Jai’s voice was fading and Harkness’s vision seemed to narrow to a pinhole. There was a sensation of a cool, gray fog beginning to permeate his body from underneath him.

“I can’t feel my hands,” said Jai.

“Me neither,” said Harkness. He didn’t want to talk anymore, but he knew the silence would seep into the fog, into his body. And the humming! Why wouldn’t it stop? “Do you know him?” Harkness asked.

“Who?”

“General Madine?”

“Do I?” asked Jai.

“I don’t know,” said Harkness.

It got quiet again. Harkness was finding himself less panic-stricken about it. He was cold all over, but he was getting comfortable. He knew he should have tried to stay awake, but he hadn’t been so relaxed in a very, very long time.

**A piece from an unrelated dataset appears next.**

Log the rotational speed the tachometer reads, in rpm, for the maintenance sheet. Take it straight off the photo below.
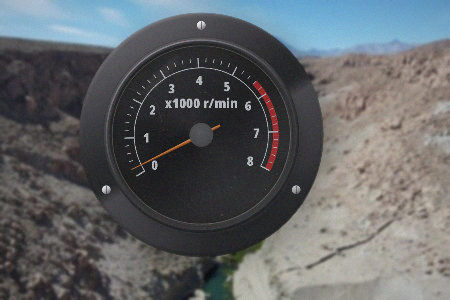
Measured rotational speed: 200 rpm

He felt free. He wanted to savor it, even if it meant dying. Especially if it meant dying.

In fact, he would have let himself drift off entirely, except that Jai said, “I wish they would have.”

Her voice seemed to ring, not off the walls but all through Harkness’s head. “Would… what?” he asked.

“I wish they would have turned my brain to jelly.”

Silence. Harkness’s mind immediately cleared itself out.

“Wait a second. What’s that mean?” he asked.

“I just have this feeling,” Jai said.

“Like what?”

“Like there’s nobody waiting for me to come back.”